WORKING DATA section start

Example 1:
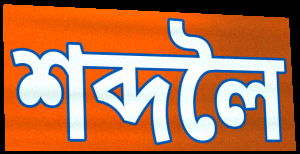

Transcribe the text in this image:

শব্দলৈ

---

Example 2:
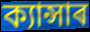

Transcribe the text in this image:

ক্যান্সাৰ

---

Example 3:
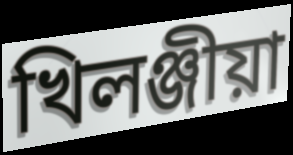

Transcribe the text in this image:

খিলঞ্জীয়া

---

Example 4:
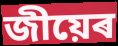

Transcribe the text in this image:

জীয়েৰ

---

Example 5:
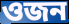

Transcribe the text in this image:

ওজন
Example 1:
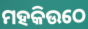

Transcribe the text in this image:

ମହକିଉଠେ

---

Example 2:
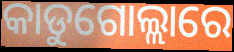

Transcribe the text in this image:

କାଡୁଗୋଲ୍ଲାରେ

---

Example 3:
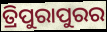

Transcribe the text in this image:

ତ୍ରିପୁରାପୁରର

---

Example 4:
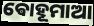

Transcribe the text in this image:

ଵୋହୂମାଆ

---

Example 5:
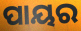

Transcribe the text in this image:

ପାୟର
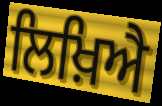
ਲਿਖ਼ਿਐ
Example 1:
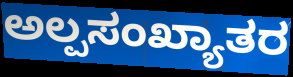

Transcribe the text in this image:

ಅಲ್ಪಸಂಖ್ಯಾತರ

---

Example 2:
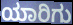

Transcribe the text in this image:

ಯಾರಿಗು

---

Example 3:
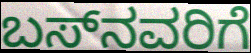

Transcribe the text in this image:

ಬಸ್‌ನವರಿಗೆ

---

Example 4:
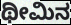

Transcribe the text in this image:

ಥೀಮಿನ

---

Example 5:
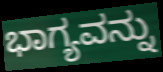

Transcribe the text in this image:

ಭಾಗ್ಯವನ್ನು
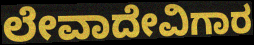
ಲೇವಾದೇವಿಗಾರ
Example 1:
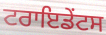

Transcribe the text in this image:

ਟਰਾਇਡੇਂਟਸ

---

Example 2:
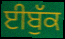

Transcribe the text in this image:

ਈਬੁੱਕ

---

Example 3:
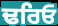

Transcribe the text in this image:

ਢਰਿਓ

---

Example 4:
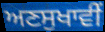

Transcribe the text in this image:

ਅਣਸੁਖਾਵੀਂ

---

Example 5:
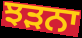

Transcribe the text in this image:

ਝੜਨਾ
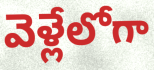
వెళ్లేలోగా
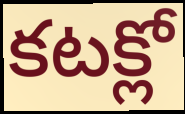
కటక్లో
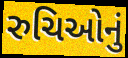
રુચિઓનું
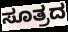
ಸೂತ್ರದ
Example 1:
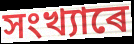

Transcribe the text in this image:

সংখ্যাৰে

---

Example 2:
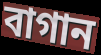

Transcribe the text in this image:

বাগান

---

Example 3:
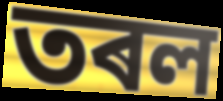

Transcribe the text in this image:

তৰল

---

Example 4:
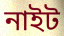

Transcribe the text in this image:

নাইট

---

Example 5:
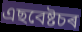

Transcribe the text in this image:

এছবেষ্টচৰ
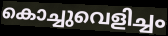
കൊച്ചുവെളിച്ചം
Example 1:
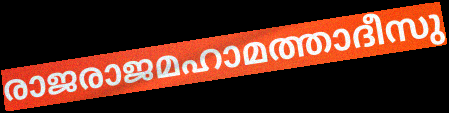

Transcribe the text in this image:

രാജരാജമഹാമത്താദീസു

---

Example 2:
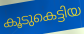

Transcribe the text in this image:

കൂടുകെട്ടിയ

WORKING DATA section end

#### TASK TO CARRY OUT
With the pictures set aside, please write out all of the records above exactly.

#### YOUR SOLUTION
Example 1:

Transcribe the text in this image:

শব্দলৈ

---

Example 2:

Transcribe the text in this image:

ক্যান্সাৰ

---

Example 3:

Transcribe the text in this image:

খিলঞ্জীয়া

---

Example 4:

Transcribe the text in this image:

জীয়েৰ

---

Example 5:

Transcribe the text in this image:

ওজন
Example 1:

Transcribe the text in this image:

ମହକିଉଠେ

---

Example 2:

Transcribe the text in this image:

କାଡୁଗୋଲ୍ଲାରେ

---

Example 3:

Transcribe the text in this image:

ତ୍ରିପୁରାପୁରର

---

Example 4:

Transcribe the text in this image:

ଵୋହୂମାଆ

---

Example 5:

Transcribe the text in this image:

ପାୟର
ਲਿਖ਼ਿਐ
Example 1:

Transcribe the text in this image:

ಅಲ್ಪಸಂಖ್ಯಾತರ

---

Example 2:

Transcribe the text in this image:

ಯಾರಿಗು

---

Example 3:

Transcribe the text in this image:

ಬಸ್‌ನವರಿಗೆ

---

Example 4:

Transcribe the text in this image:

ಥೀಮಿನ

---

Example 5:

Transcribe the text in this image:

ಭಾಗ್ಯವನ್ನು
ಲೇವಾದೇವಿಗಾರ
Example 1:

Transcribe the text in this image:

ਟਰਾਇਡੇਂਟਸ

---

Example 2:

Transcribe the text in this image:

ਈਬੁੱਕ

---

Example 3:

Transcribe the text in this image:

ਢਰਿਓ

---

Example 4:

Transcribe the text in this image:

ਅਣਸੁਖਾਵੀਂ

---

Example 5:

Transcribe the text in this image:

ਝੜਨਾ
వెళ్లేలోగా
కటక్లో
રુચિઓનું
ಸೂತ್ರದ
Example 1:

Transcribe the text in this image:

সংখ্যাৰে

---

Example 2:

Transcribe the text in this image:

বাগান

---

Example 3:

Transcribe the text in this image:

তৰল

---

Example 4:

Transcribe the text in this image:

নাইট

---

Example 5:

Transcribe the text in this image:

এছবেষ্টচৰ
കൊച്ചുവെളിച്ചം
Example 1:

Transcribe the text in this image:

രാജരാജമഹാമത്താദീസു

---

Example 2:

Transcribe the text in this image:

കൂടുകെട്ടിയ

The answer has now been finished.